== WORK INSTRUCTION ==
Determine how many lines in the records that follow hold the string "knee". Only that number should be returned.

== Body or hand keypoint data ==
......

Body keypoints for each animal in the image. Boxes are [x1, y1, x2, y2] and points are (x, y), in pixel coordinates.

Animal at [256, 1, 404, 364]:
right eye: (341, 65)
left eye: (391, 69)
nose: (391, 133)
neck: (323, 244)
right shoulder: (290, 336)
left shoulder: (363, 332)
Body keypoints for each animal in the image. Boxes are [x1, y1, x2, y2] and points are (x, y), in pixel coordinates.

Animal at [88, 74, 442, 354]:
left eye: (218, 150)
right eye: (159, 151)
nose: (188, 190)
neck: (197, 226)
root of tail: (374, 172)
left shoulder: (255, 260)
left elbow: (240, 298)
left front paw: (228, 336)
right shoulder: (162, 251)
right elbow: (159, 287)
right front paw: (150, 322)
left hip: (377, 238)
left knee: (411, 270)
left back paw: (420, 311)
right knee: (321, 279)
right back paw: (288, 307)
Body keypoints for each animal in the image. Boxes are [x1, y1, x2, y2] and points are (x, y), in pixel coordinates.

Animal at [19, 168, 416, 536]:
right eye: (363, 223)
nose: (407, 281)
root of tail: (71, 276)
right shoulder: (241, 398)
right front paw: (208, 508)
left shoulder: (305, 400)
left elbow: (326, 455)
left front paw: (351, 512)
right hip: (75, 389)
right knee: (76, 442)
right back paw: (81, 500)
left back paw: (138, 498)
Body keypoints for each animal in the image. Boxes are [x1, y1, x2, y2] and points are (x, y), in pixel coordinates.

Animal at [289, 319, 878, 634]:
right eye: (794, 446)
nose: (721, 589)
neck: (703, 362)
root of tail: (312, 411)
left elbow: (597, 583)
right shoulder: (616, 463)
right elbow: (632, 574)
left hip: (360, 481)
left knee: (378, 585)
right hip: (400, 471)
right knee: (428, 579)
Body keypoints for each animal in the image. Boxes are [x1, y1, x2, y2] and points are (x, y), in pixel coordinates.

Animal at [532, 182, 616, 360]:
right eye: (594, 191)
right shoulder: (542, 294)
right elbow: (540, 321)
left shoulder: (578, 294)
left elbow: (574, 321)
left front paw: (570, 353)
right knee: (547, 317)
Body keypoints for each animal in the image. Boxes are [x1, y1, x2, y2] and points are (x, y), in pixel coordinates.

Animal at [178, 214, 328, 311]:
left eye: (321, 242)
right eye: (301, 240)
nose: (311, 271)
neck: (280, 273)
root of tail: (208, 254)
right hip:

......

== SOLUTION FOR THIS TASK ==
6